▶ [Instructions for the task]
Where a line in the entries below contains the word "Bassano", it counts; give the total by itself.

[Dataset entries]
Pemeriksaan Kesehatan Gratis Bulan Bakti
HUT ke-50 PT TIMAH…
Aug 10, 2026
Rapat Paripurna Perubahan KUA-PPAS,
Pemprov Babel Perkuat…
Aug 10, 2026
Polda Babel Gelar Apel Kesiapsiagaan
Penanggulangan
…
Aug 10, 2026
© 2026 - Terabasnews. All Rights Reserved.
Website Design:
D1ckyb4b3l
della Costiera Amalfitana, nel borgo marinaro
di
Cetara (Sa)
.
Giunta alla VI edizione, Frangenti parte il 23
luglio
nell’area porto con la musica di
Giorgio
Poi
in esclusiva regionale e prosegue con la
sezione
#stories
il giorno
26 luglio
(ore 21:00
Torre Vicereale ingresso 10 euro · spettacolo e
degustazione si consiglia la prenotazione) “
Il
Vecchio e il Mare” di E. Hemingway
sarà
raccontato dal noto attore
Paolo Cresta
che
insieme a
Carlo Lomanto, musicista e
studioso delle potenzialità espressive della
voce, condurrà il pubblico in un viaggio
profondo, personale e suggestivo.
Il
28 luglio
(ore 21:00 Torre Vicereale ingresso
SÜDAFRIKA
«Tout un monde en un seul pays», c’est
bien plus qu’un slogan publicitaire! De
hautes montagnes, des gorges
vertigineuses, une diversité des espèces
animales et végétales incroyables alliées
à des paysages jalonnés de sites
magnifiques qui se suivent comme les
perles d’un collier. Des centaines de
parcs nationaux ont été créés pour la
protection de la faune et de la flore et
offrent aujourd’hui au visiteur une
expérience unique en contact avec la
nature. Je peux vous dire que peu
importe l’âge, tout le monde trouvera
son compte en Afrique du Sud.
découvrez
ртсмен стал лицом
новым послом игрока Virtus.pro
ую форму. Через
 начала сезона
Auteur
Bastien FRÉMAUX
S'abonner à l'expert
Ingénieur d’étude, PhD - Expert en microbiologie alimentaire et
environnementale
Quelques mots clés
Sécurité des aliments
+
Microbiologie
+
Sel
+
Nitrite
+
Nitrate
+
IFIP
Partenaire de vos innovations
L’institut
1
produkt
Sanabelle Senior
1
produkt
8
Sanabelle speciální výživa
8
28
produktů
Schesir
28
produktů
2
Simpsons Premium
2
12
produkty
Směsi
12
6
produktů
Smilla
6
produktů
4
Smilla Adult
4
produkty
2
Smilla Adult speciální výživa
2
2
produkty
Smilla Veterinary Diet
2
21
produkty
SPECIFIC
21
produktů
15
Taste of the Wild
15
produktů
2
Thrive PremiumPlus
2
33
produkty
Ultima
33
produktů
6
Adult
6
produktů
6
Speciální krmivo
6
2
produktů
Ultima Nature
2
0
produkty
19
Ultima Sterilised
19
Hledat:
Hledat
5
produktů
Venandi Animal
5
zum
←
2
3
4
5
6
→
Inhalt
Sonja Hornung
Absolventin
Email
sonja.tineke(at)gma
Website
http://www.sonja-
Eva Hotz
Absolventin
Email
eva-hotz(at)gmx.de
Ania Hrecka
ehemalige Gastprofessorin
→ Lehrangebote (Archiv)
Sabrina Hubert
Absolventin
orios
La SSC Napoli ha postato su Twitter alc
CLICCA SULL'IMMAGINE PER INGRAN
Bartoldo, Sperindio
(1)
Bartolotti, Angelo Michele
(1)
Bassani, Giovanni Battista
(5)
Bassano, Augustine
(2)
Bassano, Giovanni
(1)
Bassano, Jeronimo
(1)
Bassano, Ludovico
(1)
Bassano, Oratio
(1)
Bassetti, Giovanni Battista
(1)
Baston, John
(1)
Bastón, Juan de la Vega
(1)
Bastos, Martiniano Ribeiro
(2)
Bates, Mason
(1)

▶ [Exercise result]
5